A notre niveau, pas tant que ça. Déjà, dans l’équipe, nous n’avons pas d’entraîneur au sens propre du terme. Nous avons la chance d’avoir quelques coureurs expérimentés afin de conseiller les jeunes. Pour ma part je m’appuie sur Lhotellerie et Flahaut, qui possèdent une science de la course supérieure à la mienne. Globalement, on s’entraîne un petit peu plus pour palier le niveau des courses, mais nous ne fonctionnons pas avec un coach nous disant de faire tel ou tel exercice de manière spécifique…

Pouvez vous nous parler de votre programme de courses d’ici la fin de saison ?

Cette semaine, j’ai été sur la kermesse de Berlare. Désormais, je vais faire quelques kermesses en plus ainsi que Putte–Kapellen, mon grand objectif pour la fin de saison !

Parlons désormais d’un sujet un peu plus délicat. Quel est votre avis sur le traitement médiatique et sur la suspicion en terme de dopage, omniprésente ces derniers mois ?

Je pense simplement que suspecter un coureur car il gagne une course, c’est purement stupide. Il faut qu’on nous laisse faire notre métier sur le vélo. Il y a des tricheurs, mais nous on s’y fie pas, c’est pas notre but et on n’a aucun d’intérêt à rentrer là-dedans. Le dopage est présent dans n’importe quel sport, il ne faut pas rêver ! On a énormément parlé de Chris Froome, mais il a gagné le Tour de France, et point barre. Des instances anti-dopage existent depuis maintenant de nombreuses années, et personne n’a prouvé qu’il était dopé. Il faut arrêter avec tout cela.

Certains en font-ils trop à ce sujet ?

Pas vraiment.
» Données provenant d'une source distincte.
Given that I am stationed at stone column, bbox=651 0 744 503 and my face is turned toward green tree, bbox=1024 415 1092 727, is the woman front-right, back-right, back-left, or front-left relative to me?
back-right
Quand une affaire éclate, c’est normal qu’elle sorte au grand jour et qu’on en parle, mais il ne faut pas parler de machin contrôlé positif au mois de juillet six mois après. Pourquoi remuer le passé trouble pour enfoncer la nouvelle génération ?
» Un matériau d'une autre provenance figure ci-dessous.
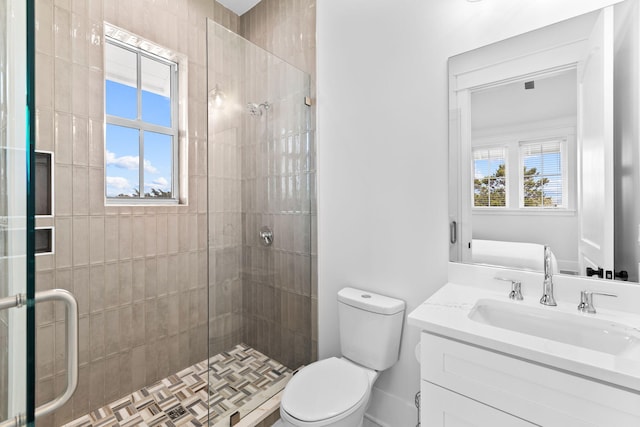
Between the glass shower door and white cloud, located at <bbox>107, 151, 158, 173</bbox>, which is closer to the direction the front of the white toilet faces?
the glass shower door

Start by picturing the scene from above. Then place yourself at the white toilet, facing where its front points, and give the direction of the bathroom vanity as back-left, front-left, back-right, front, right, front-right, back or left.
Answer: left

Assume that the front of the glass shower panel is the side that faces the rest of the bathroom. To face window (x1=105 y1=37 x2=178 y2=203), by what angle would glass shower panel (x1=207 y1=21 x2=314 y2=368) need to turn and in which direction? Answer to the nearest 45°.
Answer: approximately 180°

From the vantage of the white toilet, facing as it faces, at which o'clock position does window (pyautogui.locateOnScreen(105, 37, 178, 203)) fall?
The window is roughly at 2 o'clock from the white toilet.

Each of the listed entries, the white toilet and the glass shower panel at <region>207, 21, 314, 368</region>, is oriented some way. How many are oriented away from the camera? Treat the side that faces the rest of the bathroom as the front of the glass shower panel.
0

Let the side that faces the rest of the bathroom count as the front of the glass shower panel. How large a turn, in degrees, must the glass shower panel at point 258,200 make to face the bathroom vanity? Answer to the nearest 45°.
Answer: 0° — it already faces it

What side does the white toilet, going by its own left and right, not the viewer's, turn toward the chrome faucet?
left

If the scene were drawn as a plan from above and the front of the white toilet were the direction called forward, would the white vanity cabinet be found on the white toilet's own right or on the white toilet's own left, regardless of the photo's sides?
on the white toilet's own left

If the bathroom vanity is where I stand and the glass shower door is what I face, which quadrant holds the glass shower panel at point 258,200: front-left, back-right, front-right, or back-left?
front-right
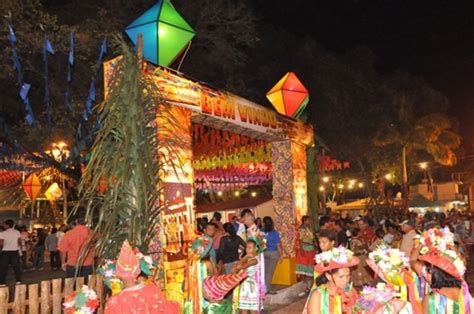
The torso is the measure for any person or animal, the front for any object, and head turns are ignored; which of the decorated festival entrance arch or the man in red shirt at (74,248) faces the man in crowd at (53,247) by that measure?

Qu’aimeriez-vous dire de façon générale aux observateurs qui critiquent le cyclisme à cause du dopage ?

Qu’ils regardent le vélo ! Ce qui compte, c’est appuyer sur les pédales, voir des sprints, ressentir quelque chose en voyant des moments forts… Ils ont le droit d’avoir un avis, il n’y a pas de problème là-dessus, et de le défendre, c’est certain. Mais arrêtez de venir sur les course à reculons en sous-entendant qu’on assiste au passage d’un peloton de dopés. Sinon, on tuera le vélo. Il faut qu’ils prennent du plaisir à voir des courses.

Pour en revenir à vous, quelles sont vos ambitions pour la saison prochaine et la suite de votre carrière ?
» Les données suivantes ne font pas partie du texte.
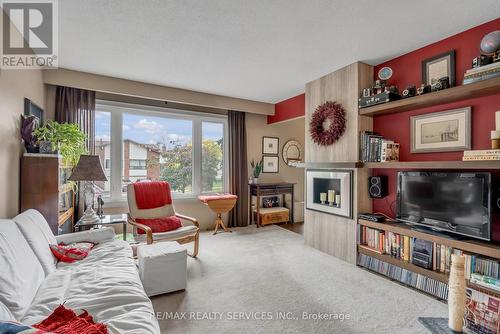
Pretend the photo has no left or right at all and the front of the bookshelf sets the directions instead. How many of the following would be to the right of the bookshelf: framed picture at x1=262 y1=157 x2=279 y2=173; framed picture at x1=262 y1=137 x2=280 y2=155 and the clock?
3

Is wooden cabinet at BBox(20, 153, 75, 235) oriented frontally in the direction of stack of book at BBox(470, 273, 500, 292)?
yes

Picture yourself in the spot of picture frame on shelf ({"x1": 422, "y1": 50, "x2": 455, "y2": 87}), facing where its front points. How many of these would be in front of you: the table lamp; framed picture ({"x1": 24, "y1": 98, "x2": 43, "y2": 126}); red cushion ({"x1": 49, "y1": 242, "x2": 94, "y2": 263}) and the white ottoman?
4

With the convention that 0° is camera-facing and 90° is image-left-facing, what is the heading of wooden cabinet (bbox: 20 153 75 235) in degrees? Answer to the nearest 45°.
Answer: approximately 315°

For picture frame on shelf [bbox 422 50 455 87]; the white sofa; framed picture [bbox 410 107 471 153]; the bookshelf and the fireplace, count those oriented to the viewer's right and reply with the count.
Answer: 1

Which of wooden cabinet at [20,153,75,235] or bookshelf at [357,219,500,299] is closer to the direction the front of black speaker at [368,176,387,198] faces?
the wooden cabinet

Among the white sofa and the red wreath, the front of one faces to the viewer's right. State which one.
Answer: the white sofa

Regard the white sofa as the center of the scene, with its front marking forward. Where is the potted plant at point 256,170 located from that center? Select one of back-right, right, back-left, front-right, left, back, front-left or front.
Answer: front-left

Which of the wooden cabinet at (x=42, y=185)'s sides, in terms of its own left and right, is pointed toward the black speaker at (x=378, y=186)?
front

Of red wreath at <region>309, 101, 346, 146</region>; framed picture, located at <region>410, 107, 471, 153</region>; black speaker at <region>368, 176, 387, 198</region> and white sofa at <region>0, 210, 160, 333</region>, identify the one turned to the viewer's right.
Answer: the white sofa

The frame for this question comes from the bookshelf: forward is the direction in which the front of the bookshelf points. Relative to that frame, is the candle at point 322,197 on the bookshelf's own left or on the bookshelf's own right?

La saison prochaine, il faudra vraiment que toute l’équipe se concentre sur son début de saison, ce qu’on a raté cette année. Après pour la suite, découvrir une équipe Continentale Pro me ferait énormément plaisir, mais je suis bien où je suis pour le moment, même si revenir en France ne me dérangerait pas non plus. Je suis ouvert, prêt à découvrir d’autres courses. Je rêve forcément de participer à des épreuves World Tour. Mais je préfère prendre petit à petit ce qui vient et obtenir des résultats. Pourquoi pas être un des équipiers des sprinteurs de renom ? Le rôle de poisson pilote ne me gênerait absolument pas. Si j’ai des contacts avec d’autres équipes ? Il y en a toujours, mais je ne peux pas trop vous dire où je serai l’année prochaine.

Le mot de la fin ? Que vous voulez vous ajouter afin que les lecteurs cernent définitivement mieux votre personnalité ?

Je dirais que travailler pour n’importe qui ne me dérange pas. Je sais que le travail finira pas payer, et que je pourrais forcément arriver à jouer ma carte. En clair, je veux simplement vivre mon rêve, faire ce que j’adore, réaliser ma passion sans me prendre la tête. Je vivrais très bien une carrière sans avoir disputé le Tour de France. C’est une épreuve géniale, mais se situant actuellement à des années-lumière de mes capacités.